Rynek wierzy jednak, że retoryka może się zmienić, a dodatkowo dostaje wsparcie ze strony wyników największych spółek technologicznych. Efektem tego jest wzrost indeksu NASDAQ o 3%. Za nim poszedł S&P500, zyskując 1,2%. W Europie nastroje były tymczasem zupełnie odwrotne. DAX stracił 3,1%, będąc zarówno pod wpływem ryzyka politycznego wzrostu popularności partii prawicowych w wyborach do Europarlamentu, jak i nakładaniu ceł na producentów chińskich pojazdów elektrycznych, co może wywołać wojnę handlową w sektorze motoryzacji.
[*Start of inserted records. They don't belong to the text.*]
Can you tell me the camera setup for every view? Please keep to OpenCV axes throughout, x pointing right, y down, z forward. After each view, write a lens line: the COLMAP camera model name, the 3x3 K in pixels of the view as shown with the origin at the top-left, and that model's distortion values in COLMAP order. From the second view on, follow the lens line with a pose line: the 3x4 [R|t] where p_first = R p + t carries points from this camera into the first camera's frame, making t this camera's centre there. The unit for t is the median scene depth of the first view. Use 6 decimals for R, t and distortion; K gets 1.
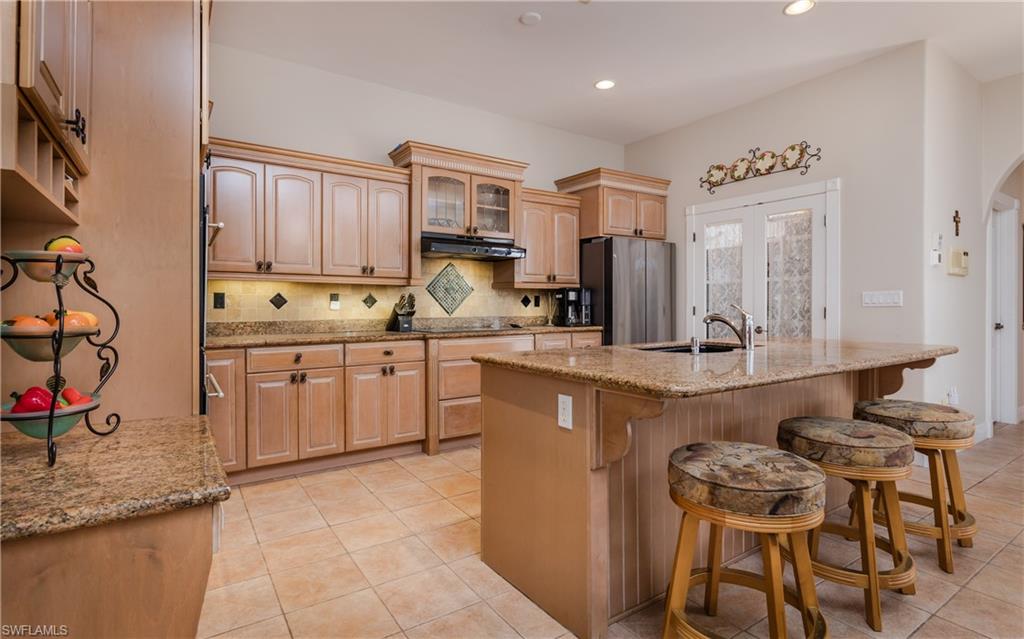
lens RADIAL K [[513.6, 0, 515.5], [0, 513.6, 305.5], [0, 0, 1]] dist [-0.000453, -0.000075]
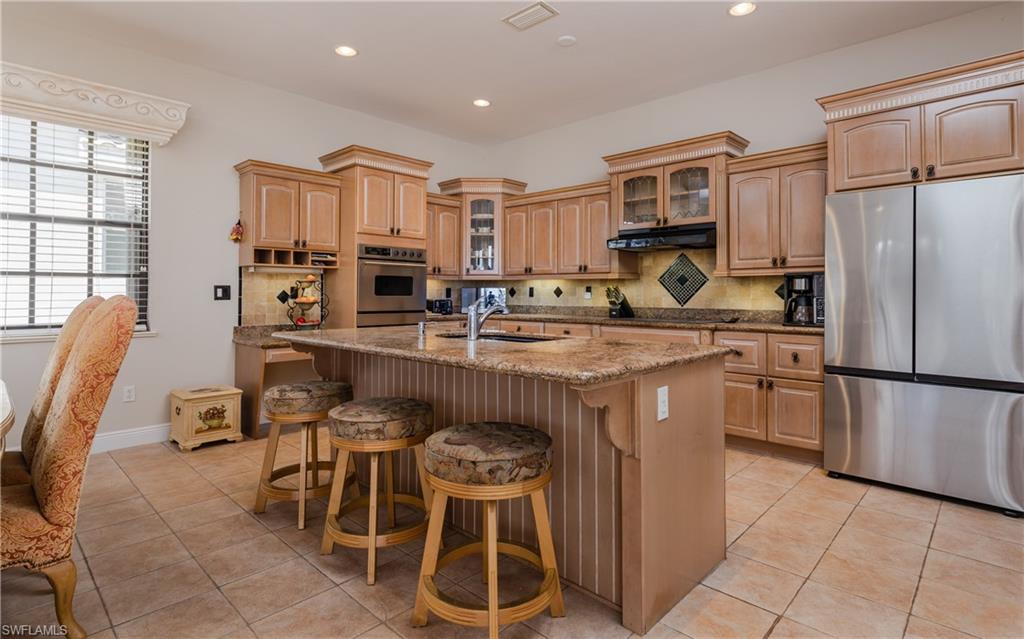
lens RADIAL K [[516.3, 0, 517.6], [0, 516.3, 287.7], [0, 0, 1]] dist [0.002115, 0.000345]
pose [[0.216204, -0.009836, -0.976299, 0.900229], [-0.003820, 0.999933, -0.010920, -0.004929], [0.976341, 0.006090, 0.216152, 0.540896]]
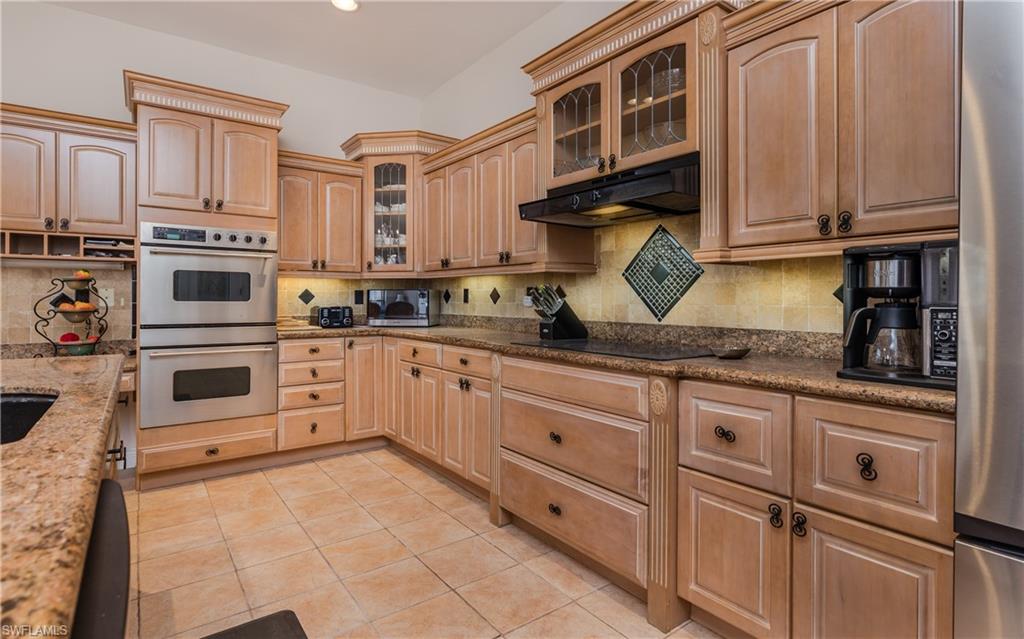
lens RADIAL K [[506.9, 0, 498.1], [0, 506.9, 297.8], [0, 0, 1]] dist [-0.001362, -0.000366]
pose [[0.023138, 0.000148, -0.999732, 0.478012], [-0.003974, 0.999992, 0.000056, -0.005190], [0.999724, 0.003972, 0.023138, 0.934263]]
Tymczasem dla niemieckich koncernów chiński rynek często jest największym klientem. We Francji zmaterializowało się przede wszystkim ryzyko polityczne – zwycięstwo ugrupowania skrajnej prawicy Marine Le Pen i przyspieszone wybory parlamentarne rozpisane przez prezydenta Macrona potęgują obawy o przejęcie władzy przez eurosceptyków. Efektem jest spadek indeksu CAC40 aż o 6.6%.
W Warszawie sytuacja także nie wyglądała zbyt dobrze, ale nie aż tak fatalnie. Popularność co prawda zyskała Konfederacja, ale wybory jednak wygrała Koalicja Obywatelska przez PiS-em. Jednak ryzyko polityczne w Europie i naturalny w takich wypadkach wzrost awersji do ryzyka ciążyły notowaniom. Jednak to nie WIG20, który spadł o 0,6%, a mWIG40 ze spadkiem o 3,5% przede wszystkim ciążyły wynikowi WIG-u (-1,2%). Wśród dużych spółek największym powodzeniem cieszyły się akcje JSW, rosnące o 15,6%, ale to tez odbicie po dużym spadku. Różnie było w sektorze bankowym. Natomiast najgorszej prezentował się konsument oraz budowlanka. Akcje LPP spadły o 4,3%, a Pepco o 3%. Papiery Budimexu potaniały aż o 6,4%. Wśród średnich spółek tyhc przecenionych było wiele, ale najmocniej spadły akcje CCC (-15,5%, spora realizacja zysków, też po wynikach LPP), a w drugiej kolejności 11bit Studios po źle odebranych informacjach o popularności dema gry The Alters.
Ten tydzień zapowiada się całkiem owocnie jeśli chodzi o dane makro. Publikowane już dane o produkcji przemysłowej i sprzedaży detalicznej z Chin były mieszane – produkcja okazała się nieco gorsza, a sprzedaż lepsza od oczekiwań. Z USA indeks NY Empire State wypadł lepiej od oczekiwań. We wtorek w pierwszej części dnia najważniejszą figurą będzie finalny odczyt inflacji konsumenckiej w strefie euro. Jednak tego dnia rynek najbardziej powinien reagować na dane z USA - produkcję przemysłową, sprzedaż detaliczną, wspierane jeszcze przez serię publicznych wystąpień członków władz Fed. W środę zmienność może być już niższa z dwóch powodów - z danych makro mamy tylko indeks cen nieruchomości NAHB, a poza tym w USA jest dzień wolny. Czwartek może być ważnym dniem dla złotego z racji publikacji dynamik produkcji przemysłowej oraz danych o wynagrodzeniach i zatrudnieniu. Dla eurodolara z kolei najważniejszy będzie indeks Fed z Filadelfii oraz tygodniowa liczba nowych bezrobotnych. W piątek zdecydowanie najważniejsze będą odczyty indeksów PMI - rano dla Niemiec, Francji i strefy euro w wersji wstępnej z sektora usług i przemysłu, a po południu analogiczne odczyty z USA.